Thoughts about the nature of life.

And all the other variants and varieties of each religious tradition ... and philosophies ... and interpreters of history ... and poets and artists and dancers, who pray with their bodies ... and a group of puppies chasing one another, with the sheer joy of life.

Oh, wait a minute.

My evangelical friend just told me:
Only prayers written by his kind.
And no others.

Oh well, I guess that settles it.

Wednesday, February 14, 2018

A Rat Problem

The GOP talks about the poor:
As if they were a rat problem.
A scourge upon the estate.
Something to spoil the view.

The GOP cannot see people, but only problems.
Problems to be solved, with eradication.
Cruelty.
Death.

The poor are immoral, they say.
The poor are lazy and dirty, they say.
The poor are poor for their own fault, they say.
They say a lot of things.

And none of it is right.
They lie through their pearl-whitened teeth.
Admiring their prowess in a pitiful mirror.
Plastic surgery for the women and viagra for the men.

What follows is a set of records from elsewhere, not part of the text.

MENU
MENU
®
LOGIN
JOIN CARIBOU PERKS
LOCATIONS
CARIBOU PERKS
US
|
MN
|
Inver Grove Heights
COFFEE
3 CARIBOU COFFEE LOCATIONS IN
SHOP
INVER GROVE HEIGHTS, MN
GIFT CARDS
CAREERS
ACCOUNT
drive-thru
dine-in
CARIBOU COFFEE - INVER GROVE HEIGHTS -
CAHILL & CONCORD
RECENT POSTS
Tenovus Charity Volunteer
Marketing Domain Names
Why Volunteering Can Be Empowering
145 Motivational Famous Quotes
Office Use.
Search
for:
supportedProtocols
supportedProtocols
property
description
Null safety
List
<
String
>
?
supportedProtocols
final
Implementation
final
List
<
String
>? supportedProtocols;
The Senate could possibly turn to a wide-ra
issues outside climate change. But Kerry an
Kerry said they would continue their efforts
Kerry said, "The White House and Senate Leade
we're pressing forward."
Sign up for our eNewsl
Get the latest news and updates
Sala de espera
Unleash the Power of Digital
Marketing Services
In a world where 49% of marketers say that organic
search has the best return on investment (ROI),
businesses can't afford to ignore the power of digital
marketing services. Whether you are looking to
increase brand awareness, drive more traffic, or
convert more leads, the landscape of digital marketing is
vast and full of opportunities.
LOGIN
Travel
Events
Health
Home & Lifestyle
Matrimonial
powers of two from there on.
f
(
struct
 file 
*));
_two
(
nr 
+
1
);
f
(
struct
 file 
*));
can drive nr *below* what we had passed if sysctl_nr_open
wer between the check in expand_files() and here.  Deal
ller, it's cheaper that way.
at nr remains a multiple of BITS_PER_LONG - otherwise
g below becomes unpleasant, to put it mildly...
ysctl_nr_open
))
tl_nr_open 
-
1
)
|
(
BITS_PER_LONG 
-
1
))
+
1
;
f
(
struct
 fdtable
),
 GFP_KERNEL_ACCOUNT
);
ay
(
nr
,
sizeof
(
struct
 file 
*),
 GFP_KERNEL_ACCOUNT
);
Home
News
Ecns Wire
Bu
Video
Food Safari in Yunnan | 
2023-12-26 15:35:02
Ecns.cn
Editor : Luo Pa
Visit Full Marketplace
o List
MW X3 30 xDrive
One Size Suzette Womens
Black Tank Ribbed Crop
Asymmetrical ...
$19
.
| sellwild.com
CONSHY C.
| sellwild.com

Slapping one another on the back.
Or grabbing one another in the nether parts.
Laughing all the way to the bank.
Grateful that so many rubes believe their lies.

The poor be damned.
Though we know the truth.
The poor are poor because of theft.
Wage theft and health theft.

Life taken away and hoarded by the few.
Because the few are really afraid.
Afraid of not having enough.
The death of the soul; the real scourge on the land.

The poor be damned.
Take away what little dignity they have.
Strip them bear in the public square.
Shame them all the more.

Why must it be this way?
What deformity of their DNA would prompt such lies?
Wealth has distorted their vision.
And for the rubes, the dreams of wealth kills the spirit.

The GOP talks about the poor:
As if they were a rat problem.

Tuesday, February 13, 2018

Federal Judges

The damage is done.
If that's what it is.
To the Federal Bench:
Judges appoint by 45,
And quickly approved by the Senate.

Judges who will sit for a lifetime.
Who will make judgments about the law of the land.
And what's right and what's wrong.

All judges, in some form or another,
Are ideologues ... they have a penchant:
For this or for that.
How they see the world.
Or believe the world should be.

So, the damage is done.
And more judges to come.

So, I pray.
That the high bench will lend its grace.
That responsibility will temper intemperance.
That wisdom will emerge, at least in some.
Along the way.

Conservative?
Sure ... but thoughtful, too.
Willing to bend, to give, to listen.
To grow and change and give heed:

To the common good,
The Constitution and the Bill of Rights,
The best angels that set people free,
And secure justice for all.

Now that they serve, I have to pray.
That in their time, and for their day.
Their gavel will sound, and their words will stay,
The hand of greed and malice.
To sustain what is good, and offer to the soul of the land, justice, peace and solace.